─── TEXTO FORNECIDO ───

“Executivos da empresa podem ser presos e ter os bens levados a leilão; quarenta pessoas já haviam sido detidas
A Operação Persona, que prendeu funcionários da Cisco no país, pôs em dúvida até que ponto vai a responsabilidade dos executivos de uma empresa em casos de crimes do colarinho branco ou fraudes.
No dia 16 de outubro, foram presos quatro funcionários da Cisco, incluindo seu presidente no país, Pedro Ripper, e o homem que trouxe a empresa para o Brasil, Carlos Carnevali. Três foram soltos e um, Carnevali, continua preso. Quarenta pessoas foram detidas para desmontar um esquema de fraudes no comércio exterior que teria causado prejuízo de R$ 1,5 bilhão em impostos sonegados durante cinco anos.

─── ENTRADAS DO CONJUNTO ───

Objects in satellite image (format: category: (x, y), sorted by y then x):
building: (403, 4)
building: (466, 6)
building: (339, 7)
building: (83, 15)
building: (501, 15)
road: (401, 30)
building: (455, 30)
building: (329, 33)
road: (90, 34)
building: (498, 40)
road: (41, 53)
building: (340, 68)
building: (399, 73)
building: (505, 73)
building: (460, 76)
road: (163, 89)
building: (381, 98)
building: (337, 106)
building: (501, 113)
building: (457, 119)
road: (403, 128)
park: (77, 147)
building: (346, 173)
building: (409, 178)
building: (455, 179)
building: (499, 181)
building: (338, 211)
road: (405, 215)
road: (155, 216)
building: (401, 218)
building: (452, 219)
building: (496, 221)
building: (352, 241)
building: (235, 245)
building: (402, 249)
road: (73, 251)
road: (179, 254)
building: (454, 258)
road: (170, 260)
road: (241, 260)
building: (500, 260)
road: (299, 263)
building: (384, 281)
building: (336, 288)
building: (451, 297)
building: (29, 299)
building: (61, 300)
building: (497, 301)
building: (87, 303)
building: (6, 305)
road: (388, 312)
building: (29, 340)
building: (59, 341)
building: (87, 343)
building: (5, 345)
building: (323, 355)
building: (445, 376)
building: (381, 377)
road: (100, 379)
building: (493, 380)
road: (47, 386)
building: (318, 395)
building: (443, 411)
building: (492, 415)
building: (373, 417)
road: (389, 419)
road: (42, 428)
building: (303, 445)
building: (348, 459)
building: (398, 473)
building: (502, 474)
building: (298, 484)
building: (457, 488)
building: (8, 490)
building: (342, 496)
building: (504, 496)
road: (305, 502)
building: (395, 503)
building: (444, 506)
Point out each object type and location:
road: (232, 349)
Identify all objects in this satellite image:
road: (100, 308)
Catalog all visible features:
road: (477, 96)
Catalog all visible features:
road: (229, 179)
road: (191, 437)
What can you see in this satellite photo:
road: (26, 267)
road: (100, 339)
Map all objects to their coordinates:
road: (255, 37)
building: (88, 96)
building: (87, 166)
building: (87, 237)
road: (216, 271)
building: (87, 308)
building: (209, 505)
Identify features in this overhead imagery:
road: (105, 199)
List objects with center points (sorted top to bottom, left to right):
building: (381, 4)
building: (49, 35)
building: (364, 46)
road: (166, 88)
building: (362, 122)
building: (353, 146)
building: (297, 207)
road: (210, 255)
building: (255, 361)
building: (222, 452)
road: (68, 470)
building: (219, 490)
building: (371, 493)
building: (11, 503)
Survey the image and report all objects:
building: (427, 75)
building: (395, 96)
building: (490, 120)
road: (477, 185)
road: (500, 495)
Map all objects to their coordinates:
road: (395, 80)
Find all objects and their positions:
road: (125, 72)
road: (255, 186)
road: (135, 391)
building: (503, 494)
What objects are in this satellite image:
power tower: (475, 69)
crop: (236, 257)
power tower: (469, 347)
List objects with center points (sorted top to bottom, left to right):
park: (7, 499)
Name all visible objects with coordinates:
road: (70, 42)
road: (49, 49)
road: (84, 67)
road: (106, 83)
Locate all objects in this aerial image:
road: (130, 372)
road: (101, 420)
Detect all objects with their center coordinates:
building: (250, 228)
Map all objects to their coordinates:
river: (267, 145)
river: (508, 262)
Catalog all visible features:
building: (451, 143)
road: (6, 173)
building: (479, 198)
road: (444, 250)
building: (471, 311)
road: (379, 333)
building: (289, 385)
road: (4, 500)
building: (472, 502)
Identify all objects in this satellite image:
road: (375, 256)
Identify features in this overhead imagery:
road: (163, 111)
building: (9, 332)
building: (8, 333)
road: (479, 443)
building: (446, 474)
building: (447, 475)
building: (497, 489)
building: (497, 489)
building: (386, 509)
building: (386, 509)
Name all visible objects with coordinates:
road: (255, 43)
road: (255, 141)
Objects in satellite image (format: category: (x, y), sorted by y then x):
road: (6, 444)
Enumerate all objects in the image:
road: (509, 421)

───

» **O QUE SE PEDE**
1 - Relacione todos os nomes próprios presentes no texto sobre a Operação Persona, mencionando cada um uma única vez.
2 - Redija a continuação do texto sobre a Operação Persona a partir de sua última frase.

» **RESPOSTAS EM ORDEM**
1 -
Operação Persona
Cisco
Pedro Ripper
Carlos Carnevali
Brasil

2 -
“Hoje, quando lavra um auto de infração, o Fisco federal inclui todos os diretores de uma empresa”, explica Waldir Luiz Braga, presidente da Braga & Marafon Advogados e Consultores. No caso de uma sociedade anônima, verifica-se a ata com o nome de todos os diretores. Se a empresa for uma limitada, são responsáveis os sócios-gerentes ou administradores. “Em caso de fraude, todos os nomes serão incluídos, e depois cada um será investigado.”